Thursday, May 5, 2011

Jessica Rivera inspires raves from Carnegie to California

Having sung key roles in such major works as Osvaldo Golijov's Ainadamar and John Adams's Doctor Atomic, soprano Jessica Rivera continues to win kudos from East Coast to West. Writing for the Financial Times, Allan Ulrich summed up the singer's allure: "California-born Jessica Rivera epitomizes the younger, post-Upshaw generation of American soprano, as much at home in Golijov, Salonen and Adams as she is in the conventional song literature and uncommonly eloquent in all of them. Match a voluptuous instrument that meets all technical challenges . . . with a formidable musical intelligence and a capacity for projecting a text that can seem both intimate and operatic and you have an artist for whom great scores may yet be composed."  
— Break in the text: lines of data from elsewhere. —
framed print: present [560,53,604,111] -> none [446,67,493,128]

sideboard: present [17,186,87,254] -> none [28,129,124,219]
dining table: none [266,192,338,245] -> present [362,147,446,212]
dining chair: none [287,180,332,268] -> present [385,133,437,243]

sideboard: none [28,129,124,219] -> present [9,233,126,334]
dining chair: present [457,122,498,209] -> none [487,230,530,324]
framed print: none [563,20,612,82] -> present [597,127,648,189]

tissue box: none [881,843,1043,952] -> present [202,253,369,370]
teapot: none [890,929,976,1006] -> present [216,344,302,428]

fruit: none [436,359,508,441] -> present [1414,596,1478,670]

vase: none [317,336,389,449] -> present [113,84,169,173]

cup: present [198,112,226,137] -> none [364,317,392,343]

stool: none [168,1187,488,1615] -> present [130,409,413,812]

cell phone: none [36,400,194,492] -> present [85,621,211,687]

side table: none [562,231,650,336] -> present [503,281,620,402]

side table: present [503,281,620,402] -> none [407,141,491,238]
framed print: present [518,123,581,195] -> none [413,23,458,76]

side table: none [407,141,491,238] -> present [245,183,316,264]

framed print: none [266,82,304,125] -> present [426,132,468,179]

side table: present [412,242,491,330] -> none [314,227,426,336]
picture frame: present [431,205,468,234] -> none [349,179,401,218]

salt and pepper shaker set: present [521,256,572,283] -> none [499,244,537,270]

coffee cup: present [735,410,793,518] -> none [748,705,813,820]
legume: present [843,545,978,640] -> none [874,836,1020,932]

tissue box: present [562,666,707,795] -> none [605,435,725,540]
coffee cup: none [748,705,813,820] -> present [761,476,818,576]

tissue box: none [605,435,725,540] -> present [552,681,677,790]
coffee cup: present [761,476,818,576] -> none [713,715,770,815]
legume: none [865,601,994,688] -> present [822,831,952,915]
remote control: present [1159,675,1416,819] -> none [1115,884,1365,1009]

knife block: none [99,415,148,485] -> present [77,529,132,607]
Reviewing Rivera's late March recital at Carnegie's Zankel Hall, which included the premiere of Mark Grey's Fire Angels, written especially for the event, the New York Times praised the singer's "radiant conviction" and ability to wield "her lovely voice to expressive effect." The San Francisco Chronicle, covering Rivera's April recital in Berkeley for Cal Performances, singled out her "eloquent and often brilliant accounts of songs by Schumann and Debussy," marked by both "a plush timbre" and "laser-like technical precision."  And the Plain Dealer chronicled her March debut with the Cleveland Orchestra led by Franz Welser-Möst, when she sang Mahler and Dvorak with a voice of "ravishing fullness."

Looking ahead, Rivera sings a song of the season: Britten's Spring Symphony with the Atlanta Symphony under Robert Spano, May 19-22. The soprano voices a graver contemporary classic on May 26-29, when she joins the Los Angeles Philharmonic and Gustavo Dudamel for Górecki's Symphony of Sorrowful Songs. And June 30-July 2 at Cincinnati Opera, she returns to a role she premiered in Vienna in 2006, Kumudha in John Adams's A Flowering Tree.